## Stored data
_ _ _ _ _

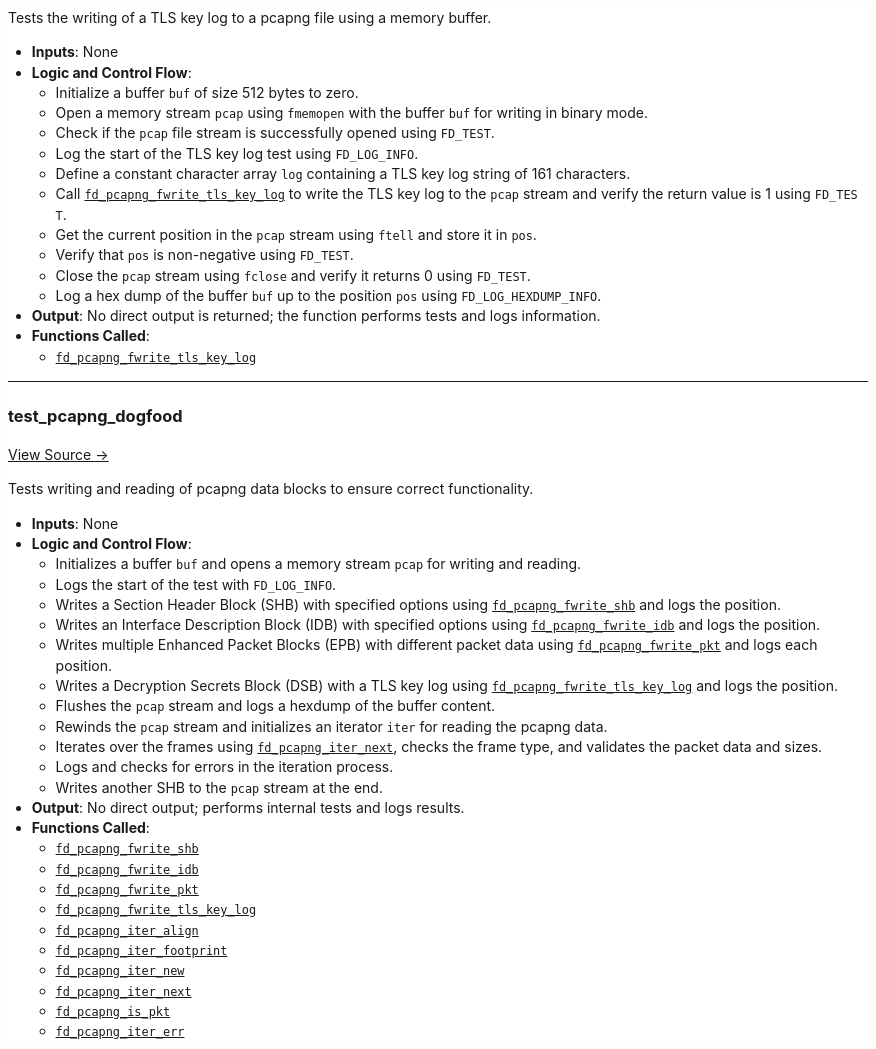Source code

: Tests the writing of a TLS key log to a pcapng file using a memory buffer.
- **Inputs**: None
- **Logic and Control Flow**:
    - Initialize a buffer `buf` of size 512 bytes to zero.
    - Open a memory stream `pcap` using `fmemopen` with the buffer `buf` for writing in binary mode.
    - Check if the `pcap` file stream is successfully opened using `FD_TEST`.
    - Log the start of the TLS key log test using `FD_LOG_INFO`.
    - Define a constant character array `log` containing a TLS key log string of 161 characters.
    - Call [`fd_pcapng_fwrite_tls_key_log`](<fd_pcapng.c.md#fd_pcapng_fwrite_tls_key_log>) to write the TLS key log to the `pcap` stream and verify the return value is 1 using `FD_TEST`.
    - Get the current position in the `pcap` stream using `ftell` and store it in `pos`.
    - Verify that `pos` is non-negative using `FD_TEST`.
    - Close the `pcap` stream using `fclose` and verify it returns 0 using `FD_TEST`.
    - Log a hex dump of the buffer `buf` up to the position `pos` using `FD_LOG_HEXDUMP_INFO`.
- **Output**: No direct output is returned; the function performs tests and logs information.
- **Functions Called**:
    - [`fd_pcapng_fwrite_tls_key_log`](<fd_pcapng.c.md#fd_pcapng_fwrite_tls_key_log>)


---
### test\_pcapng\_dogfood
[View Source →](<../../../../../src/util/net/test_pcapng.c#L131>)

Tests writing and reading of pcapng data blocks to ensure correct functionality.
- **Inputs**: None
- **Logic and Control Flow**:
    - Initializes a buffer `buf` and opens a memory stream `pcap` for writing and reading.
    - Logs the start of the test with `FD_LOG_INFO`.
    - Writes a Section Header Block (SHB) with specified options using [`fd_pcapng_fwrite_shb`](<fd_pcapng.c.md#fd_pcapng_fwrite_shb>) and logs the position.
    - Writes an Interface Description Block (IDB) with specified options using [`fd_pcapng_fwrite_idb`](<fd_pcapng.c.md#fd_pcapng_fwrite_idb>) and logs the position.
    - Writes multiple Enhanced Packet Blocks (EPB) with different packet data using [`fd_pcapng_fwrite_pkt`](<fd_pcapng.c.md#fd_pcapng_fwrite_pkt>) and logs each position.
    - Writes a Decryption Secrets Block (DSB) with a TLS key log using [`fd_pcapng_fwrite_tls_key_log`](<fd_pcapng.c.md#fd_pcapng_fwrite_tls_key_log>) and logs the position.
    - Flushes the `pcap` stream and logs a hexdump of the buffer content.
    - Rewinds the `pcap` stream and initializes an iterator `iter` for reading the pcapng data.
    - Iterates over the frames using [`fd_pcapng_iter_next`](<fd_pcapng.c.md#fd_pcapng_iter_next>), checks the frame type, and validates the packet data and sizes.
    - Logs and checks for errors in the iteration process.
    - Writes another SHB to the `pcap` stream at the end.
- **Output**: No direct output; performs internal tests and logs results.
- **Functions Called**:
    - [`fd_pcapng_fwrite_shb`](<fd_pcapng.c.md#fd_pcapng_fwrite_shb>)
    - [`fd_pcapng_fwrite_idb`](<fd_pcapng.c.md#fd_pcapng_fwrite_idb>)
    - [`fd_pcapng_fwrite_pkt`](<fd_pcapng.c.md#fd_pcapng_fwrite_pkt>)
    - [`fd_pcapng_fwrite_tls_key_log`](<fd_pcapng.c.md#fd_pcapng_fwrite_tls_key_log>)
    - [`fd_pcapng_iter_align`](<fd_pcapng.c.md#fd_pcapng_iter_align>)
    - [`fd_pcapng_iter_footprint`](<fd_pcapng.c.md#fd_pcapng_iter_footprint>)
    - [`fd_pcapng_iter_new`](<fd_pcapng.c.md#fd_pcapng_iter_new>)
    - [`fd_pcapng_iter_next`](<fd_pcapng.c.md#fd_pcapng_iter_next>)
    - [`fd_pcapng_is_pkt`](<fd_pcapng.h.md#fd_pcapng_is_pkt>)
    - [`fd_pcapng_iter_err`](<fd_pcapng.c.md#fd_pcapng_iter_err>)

_ _ _ _ _

## TRY IT
The line above containing "- Log the start", the line containing "### test\_pcapng\_dogfood", and every line between them are to be transcribed exactly; no other line is wanted.

## SOLUTION
    - Log the start of the TLS key log test using `FD_LOG_INFO`.
    - Define a constant character array `log` containing a TLS key log string of 161 characters.
    - Call [`fd_pcapng_fwrite_tls_key_log`](<fd_pcapng.c.md#fd_pcapng_fwrite_tls_key_log>) to write the TLS key log to the `pcap` stream and verify the return value is 1 using `FD_TEST`.
    - Get the current position in the `pcap` stream using `ftell` and store it in `pos`.
    - Verify that `pos` is non-negative using `FD_TEST`.
    - Close the `pcap` stream using `fclose` and verify it returns 0 using `FD_TEST`.
    - Log a hex dump of the buffer `buf` up to the position `pos` using `FD_LOG_HEXDUMP_INFO`.
- **Output**: No direct output is returned; the function performs tests and logs information.
- **Functions Called**:
    - [`fd_pcapng_fwrite_tls_key_log`](<fd_pcapng.c.md#fd_pcapng_fwrite_tls_key_log>)


---
### test\_pcapng\_dogfood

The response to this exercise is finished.